Ruby Karp, a teenager in New Yorker, documented on Mashable how she and her friends use Snapchat.
“Snapchat is used in multiple ways, but this is how I see it being used between me and my other teen friends: for fun (ugly selfies, silly pictures, etc.), or in a way my mother would be horrified to see children use it (she calls it a ‘porn portal’),” Karp writes.
She says she and her friends are too young and know better than to send nude selfies back and forth on Snapchat. A bigger concern is the bullying that happens on the social network. And the bullying usually evokes FOMO — fear of missing out — among peers.

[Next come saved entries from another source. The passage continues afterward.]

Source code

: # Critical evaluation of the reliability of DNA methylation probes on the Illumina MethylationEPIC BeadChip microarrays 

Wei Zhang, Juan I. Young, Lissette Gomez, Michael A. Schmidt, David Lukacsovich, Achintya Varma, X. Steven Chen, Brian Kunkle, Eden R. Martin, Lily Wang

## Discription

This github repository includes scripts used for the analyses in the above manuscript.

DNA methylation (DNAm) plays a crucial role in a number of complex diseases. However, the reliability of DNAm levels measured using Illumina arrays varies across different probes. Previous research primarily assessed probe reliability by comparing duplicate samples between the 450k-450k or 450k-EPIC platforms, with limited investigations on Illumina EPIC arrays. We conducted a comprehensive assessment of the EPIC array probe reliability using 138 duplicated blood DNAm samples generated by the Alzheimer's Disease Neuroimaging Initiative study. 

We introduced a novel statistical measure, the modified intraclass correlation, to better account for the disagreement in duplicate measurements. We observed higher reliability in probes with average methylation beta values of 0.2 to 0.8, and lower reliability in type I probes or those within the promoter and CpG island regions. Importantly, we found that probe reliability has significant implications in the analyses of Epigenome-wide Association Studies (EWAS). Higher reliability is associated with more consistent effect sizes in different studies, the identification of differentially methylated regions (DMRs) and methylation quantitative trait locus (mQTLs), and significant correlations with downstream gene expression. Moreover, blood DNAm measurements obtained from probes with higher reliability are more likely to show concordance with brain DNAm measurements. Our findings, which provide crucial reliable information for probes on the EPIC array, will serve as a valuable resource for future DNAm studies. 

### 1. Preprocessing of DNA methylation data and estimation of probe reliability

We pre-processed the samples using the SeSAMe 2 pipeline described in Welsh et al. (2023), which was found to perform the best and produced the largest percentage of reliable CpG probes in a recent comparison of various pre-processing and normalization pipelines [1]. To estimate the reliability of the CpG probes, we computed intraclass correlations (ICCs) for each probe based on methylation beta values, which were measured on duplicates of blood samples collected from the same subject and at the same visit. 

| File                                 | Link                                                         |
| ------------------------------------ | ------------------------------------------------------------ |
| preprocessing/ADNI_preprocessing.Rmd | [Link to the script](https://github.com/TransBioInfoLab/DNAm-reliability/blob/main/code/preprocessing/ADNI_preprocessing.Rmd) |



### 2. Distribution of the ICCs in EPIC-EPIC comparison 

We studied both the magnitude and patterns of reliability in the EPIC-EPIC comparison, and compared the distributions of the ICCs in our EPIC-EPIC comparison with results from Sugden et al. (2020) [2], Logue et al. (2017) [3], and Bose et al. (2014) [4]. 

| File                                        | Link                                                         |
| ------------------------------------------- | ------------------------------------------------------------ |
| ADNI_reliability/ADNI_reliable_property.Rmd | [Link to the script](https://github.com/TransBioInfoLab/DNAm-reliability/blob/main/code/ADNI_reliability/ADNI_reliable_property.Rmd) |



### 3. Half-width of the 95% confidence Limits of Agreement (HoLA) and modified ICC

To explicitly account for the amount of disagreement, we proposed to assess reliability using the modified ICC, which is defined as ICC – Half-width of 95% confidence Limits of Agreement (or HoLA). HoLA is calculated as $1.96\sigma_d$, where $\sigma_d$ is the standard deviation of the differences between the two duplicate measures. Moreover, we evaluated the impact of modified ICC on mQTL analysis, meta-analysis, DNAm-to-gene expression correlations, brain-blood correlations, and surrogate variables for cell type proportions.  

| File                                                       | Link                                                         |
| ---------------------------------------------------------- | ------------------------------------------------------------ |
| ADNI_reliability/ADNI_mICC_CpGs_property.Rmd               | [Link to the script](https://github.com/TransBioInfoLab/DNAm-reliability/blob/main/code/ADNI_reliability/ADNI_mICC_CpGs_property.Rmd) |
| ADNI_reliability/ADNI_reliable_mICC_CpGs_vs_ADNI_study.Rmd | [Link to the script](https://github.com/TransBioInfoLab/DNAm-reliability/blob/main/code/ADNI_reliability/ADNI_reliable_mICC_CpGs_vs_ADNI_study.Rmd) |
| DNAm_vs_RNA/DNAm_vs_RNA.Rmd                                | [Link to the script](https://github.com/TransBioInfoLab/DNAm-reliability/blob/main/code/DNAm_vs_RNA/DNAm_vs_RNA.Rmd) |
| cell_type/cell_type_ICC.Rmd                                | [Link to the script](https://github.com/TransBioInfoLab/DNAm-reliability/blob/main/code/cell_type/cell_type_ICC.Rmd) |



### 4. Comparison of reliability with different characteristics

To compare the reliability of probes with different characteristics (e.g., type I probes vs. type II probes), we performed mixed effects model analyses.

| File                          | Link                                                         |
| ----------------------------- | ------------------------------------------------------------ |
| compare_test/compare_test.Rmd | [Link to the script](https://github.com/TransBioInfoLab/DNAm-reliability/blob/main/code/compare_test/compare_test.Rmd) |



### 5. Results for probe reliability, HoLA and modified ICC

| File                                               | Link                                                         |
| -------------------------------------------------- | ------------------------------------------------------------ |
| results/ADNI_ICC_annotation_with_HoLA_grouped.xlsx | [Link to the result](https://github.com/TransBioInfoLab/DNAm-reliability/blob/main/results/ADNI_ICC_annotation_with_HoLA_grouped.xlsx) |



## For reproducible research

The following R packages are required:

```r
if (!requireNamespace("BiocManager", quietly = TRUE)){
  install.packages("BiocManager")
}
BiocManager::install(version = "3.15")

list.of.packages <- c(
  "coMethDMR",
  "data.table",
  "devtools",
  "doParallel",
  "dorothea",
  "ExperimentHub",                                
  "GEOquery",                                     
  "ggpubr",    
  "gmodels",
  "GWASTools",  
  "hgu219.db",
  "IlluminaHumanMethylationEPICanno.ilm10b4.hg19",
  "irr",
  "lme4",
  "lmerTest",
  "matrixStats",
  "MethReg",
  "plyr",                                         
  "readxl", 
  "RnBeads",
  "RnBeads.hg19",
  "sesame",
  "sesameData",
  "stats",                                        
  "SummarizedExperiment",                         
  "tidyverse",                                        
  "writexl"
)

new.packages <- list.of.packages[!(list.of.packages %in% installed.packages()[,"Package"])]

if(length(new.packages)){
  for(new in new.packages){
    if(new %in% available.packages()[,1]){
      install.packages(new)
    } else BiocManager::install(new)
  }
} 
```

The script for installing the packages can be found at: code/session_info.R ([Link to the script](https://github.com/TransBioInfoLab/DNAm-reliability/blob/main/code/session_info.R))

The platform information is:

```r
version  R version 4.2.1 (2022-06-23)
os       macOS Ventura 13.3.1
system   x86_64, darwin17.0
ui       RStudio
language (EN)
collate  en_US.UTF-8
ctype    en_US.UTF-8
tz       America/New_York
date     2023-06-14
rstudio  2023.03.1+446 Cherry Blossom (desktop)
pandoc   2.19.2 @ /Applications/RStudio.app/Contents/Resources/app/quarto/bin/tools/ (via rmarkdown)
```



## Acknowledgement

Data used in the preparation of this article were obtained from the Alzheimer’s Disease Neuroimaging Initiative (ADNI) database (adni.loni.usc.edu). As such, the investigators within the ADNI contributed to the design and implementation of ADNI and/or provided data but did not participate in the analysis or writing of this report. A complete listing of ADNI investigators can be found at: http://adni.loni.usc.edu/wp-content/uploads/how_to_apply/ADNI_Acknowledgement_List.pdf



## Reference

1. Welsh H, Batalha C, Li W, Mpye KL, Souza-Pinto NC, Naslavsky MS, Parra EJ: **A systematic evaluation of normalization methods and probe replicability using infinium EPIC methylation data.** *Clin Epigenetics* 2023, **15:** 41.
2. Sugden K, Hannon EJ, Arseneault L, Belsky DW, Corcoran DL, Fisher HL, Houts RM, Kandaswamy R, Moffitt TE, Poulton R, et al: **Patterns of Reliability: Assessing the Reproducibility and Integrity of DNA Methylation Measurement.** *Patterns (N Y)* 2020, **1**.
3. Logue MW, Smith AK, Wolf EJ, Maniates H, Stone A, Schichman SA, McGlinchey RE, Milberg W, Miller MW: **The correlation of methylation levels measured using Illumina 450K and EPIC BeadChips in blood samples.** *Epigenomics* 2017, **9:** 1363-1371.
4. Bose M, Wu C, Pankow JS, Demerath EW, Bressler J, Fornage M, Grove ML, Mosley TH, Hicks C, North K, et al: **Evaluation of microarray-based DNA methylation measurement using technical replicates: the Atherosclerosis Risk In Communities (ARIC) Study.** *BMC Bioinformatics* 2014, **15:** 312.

Karp describes how the bullying goes down:
I just graduated eighth grade, so when my friends get in trouble, it isn’t typically for sending “nudes,” because, well, we’re 13 and 14. Instead, Snapchat can be used as a bullying method. Often people post “stories” of who they are with, what they are doing, etc. This can leave kids out and make them feel upset. (Mindy Kaling said it best: Is Everyone Hanging Out Without Me? Yes, yes they are.)
I try not to say anything risky in text messages, and I think bullies have the same method: They’re saving it for Snapchat. I have received hurtful Snapchats, but I have no proof that they ever said anything to me, because the picture went away in 10 seconds.
Other than the bullying, Karp and her friends are big fans of Snapchat. It makes their text messages disappear, and their parents can’t figure out a way to comment on photos.